Whether, upon the facts set forth in the report, such a case of joint possession is presented as to render Turner liable at common law for the fraud and embezzlement committed by his associate, is a question which it is hardly necessary to decide, as the whole case turns upon the effect of the bond given by the two. At common law no bond was required of an executor, but his office was considered as a personal trust, resting in the confidence of the testator in the qualities which led to his selection for that special duty. By the terms of the will, these executors were not required to furnish sureties upon the assumption of their trust. They however gave a bond, according to the requirements of the
Gen. Sts. c. 93, § 2, and we find it impossible to avoid considering that bond as binding equally on both, and making each of them liable for its entire fulfilment, at least as to all assets included in their inventory and which have come into their joint possession.

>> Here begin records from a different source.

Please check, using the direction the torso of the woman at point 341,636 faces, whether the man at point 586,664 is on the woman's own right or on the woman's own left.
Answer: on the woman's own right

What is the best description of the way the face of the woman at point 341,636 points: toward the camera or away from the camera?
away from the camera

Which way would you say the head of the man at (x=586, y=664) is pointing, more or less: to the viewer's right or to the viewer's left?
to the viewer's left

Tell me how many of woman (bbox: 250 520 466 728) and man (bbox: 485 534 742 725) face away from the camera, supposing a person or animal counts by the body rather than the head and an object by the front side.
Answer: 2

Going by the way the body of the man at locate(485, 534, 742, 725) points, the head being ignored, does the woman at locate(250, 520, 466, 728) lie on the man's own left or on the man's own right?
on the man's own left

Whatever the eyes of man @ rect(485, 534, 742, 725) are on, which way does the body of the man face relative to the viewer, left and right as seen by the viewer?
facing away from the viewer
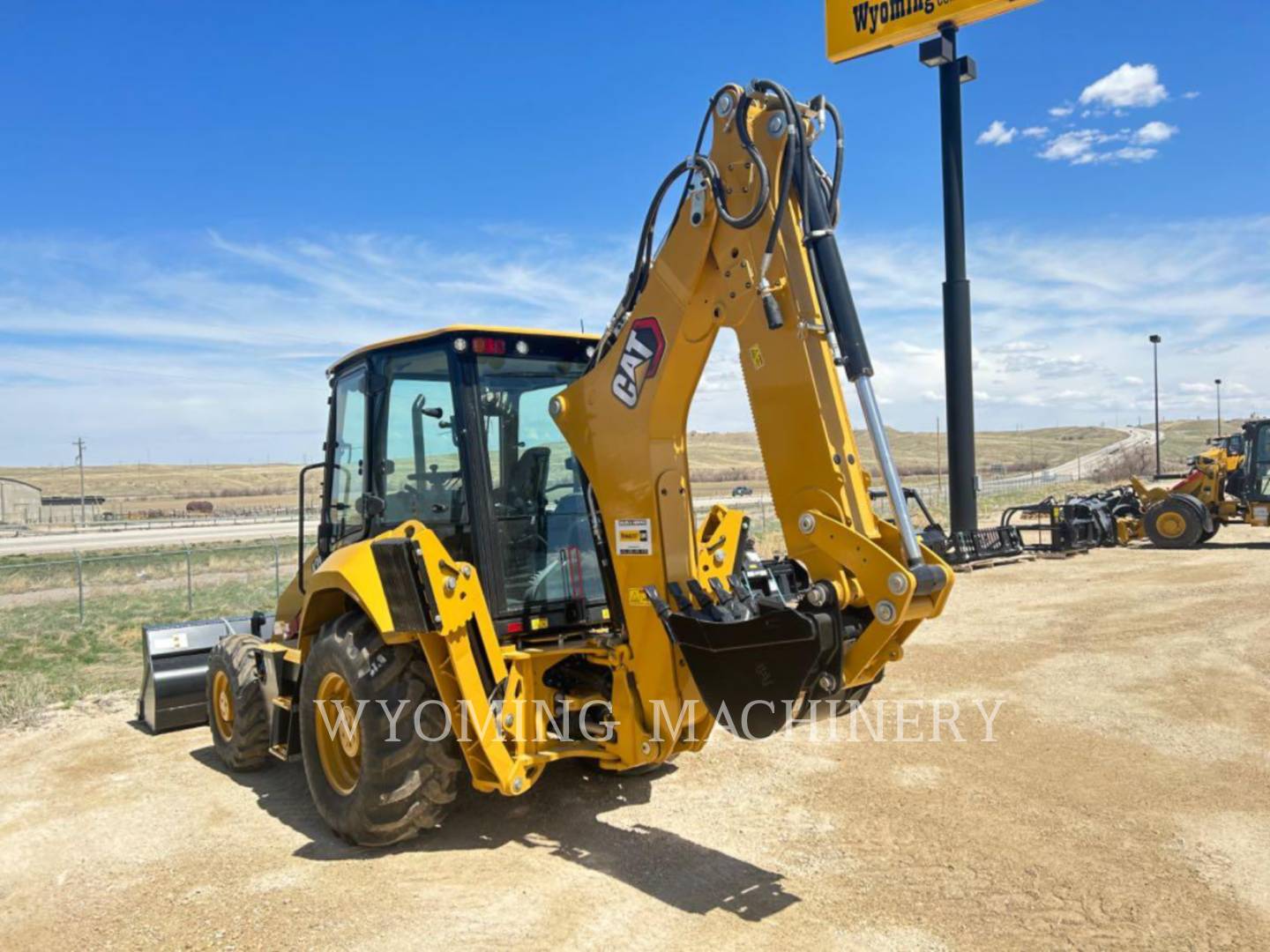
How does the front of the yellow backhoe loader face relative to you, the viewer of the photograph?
facing away from the viewer and to the left of the viewer

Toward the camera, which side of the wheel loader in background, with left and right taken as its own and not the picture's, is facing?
left

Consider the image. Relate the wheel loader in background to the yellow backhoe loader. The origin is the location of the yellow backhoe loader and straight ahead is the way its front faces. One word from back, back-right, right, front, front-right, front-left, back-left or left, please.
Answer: right

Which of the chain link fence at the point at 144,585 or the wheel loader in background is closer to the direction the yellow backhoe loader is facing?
the chain link fence

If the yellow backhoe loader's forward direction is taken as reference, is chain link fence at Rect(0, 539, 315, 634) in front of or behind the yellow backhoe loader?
in front

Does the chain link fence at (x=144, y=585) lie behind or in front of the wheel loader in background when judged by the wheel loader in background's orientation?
in front

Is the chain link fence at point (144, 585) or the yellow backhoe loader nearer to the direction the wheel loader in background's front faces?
the chain link fence

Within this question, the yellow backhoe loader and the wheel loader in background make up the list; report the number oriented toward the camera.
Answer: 0

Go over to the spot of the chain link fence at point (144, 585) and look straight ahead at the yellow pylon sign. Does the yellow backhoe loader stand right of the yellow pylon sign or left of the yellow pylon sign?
right
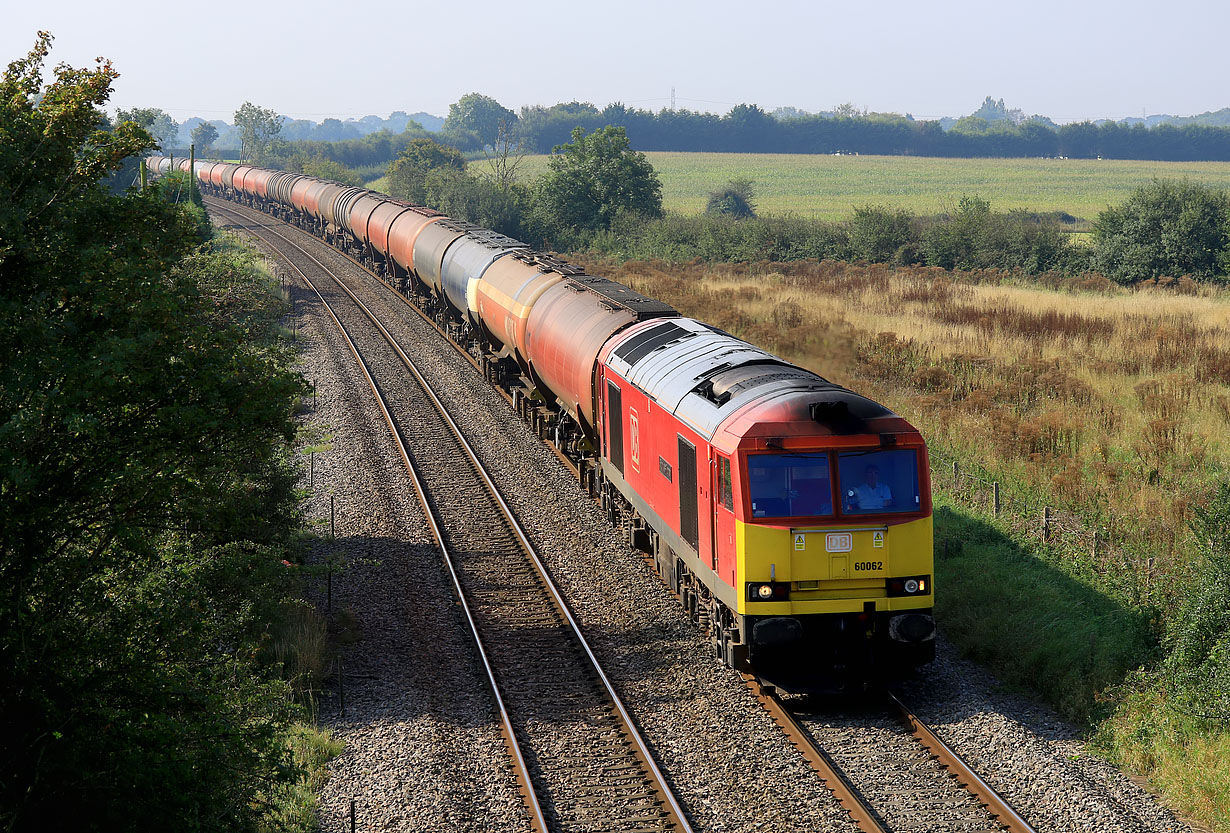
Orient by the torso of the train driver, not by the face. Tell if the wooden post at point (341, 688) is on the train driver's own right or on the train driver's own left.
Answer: on the train driver's own right

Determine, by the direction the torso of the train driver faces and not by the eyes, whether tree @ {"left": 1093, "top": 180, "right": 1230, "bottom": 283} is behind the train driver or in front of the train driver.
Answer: behind

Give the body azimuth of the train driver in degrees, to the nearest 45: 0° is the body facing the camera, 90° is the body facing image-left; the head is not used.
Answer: approximately 0°

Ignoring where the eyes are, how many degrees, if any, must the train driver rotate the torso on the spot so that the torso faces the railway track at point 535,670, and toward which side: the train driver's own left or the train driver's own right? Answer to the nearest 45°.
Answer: approximately 90° to the train driver's own right
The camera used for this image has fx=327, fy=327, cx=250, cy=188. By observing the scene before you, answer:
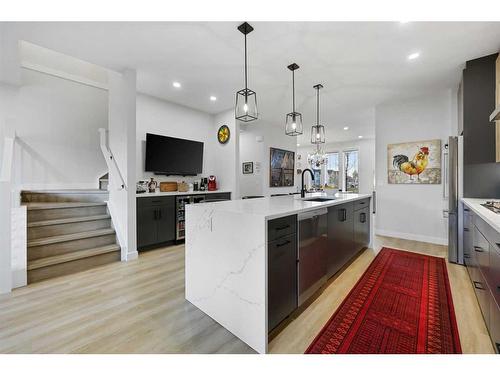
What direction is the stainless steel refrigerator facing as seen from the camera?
to the viewer's left

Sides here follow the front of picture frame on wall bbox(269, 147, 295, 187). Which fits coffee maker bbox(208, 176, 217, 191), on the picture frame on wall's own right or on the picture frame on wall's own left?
on the picture frame on wall's own right

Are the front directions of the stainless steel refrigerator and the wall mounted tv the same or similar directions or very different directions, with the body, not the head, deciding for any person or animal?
very different directions

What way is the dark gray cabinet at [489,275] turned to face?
to the viewer's left

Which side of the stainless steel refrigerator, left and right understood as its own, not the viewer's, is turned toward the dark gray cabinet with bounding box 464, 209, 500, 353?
left

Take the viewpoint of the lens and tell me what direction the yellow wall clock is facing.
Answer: facing the viewer and to the left of the viewer

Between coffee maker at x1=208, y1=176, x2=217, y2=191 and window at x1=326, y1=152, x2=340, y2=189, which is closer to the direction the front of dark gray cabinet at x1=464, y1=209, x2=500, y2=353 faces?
the coffee maker

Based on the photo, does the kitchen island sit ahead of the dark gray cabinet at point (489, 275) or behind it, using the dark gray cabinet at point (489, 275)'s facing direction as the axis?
ahead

It purports to be their joint and several bond. It provides that they shall return an inventory; that they shall administer according to law and the will of the testator; and that they shall render an account. They were not required by law to enter into a joint obligation. Each might have filed a separate bond. But having united in a joint bond, its effect is to make them both liable to the judge of probate as the trustee for creditors and others interested in the estate, to the extent of the assets which came to their joint possession. The authorities are clear that under such a bond, whatever may have been their common law rights, they are jointly responsible during the continuance of the joint executorship. Brazer v. Clark, 5 Pick. 96 . Newcomb v. Williams, 9 Met. 525 . Towne v. Ammidown, 20 Pick. 535 . Boyd v. Boyd, 1 Watts 365. Sparhawk v. Buell, 9 Vt. 41.
According to the agreement, an assessor is to be appointed to determine the amount for which execution is to issue against the defendants jointly, in compliance with this decision.